- _WORK ORDER_:
Pick every line from the data that holds the word "with".

- _INPUT FOR THIS TASK_:

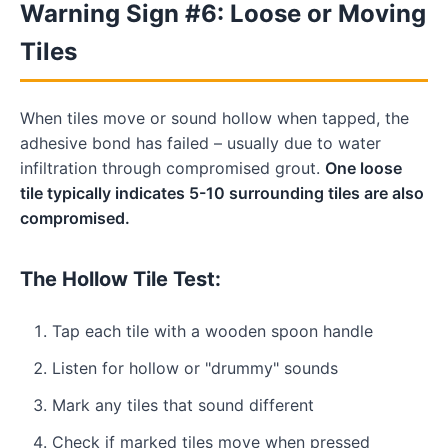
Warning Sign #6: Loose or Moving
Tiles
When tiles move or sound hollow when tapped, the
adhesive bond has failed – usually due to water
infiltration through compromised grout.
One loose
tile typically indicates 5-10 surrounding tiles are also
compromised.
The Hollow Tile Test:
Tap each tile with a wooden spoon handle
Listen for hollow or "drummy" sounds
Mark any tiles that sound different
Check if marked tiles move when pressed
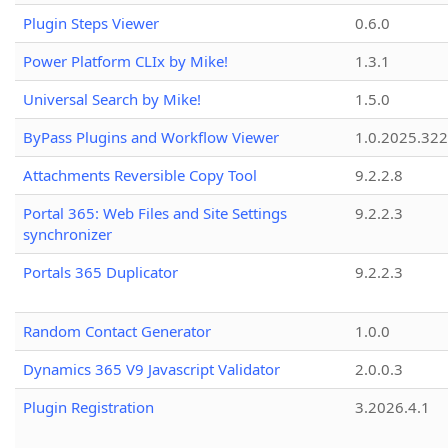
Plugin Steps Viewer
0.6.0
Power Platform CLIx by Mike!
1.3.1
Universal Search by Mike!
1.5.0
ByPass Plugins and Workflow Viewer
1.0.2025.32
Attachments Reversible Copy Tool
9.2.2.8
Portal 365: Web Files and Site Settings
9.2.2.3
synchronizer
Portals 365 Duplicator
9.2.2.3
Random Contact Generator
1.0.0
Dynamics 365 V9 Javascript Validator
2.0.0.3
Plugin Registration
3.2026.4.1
---
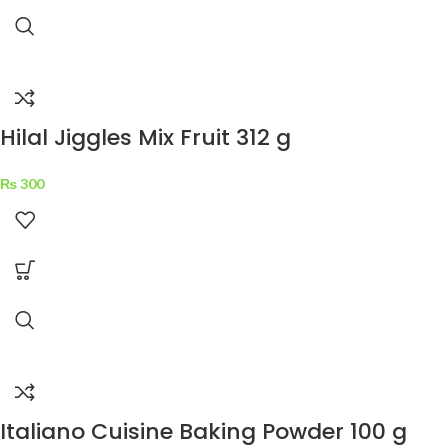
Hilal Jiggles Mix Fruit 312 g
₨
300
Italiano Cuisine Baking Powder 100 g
---
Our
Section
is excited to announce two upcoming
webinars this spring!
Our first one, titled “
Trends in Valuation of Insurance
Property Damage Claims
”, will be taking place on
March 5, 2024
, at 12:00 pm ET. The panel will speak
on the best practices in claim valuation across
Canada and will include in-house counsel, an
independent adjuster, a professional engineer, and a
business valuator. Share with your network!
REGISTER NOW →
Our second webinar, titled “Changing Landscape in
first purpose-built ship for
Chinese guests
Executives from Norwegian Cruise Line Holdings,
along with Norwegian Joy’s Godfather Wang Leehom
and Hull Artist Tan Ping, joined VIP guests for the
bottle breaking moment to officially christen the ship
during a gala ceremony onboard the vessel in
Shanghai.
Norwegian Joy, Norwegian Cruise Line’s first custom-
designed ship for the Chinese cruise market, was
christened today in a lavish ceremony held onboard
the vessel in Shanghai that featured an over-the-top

- _EXERCISE ANSWER_:
Tap each tile with a wooden spoon handle
business valuator. Share with your network!
along with Norwegian Joy’s Godfather Wang Leehom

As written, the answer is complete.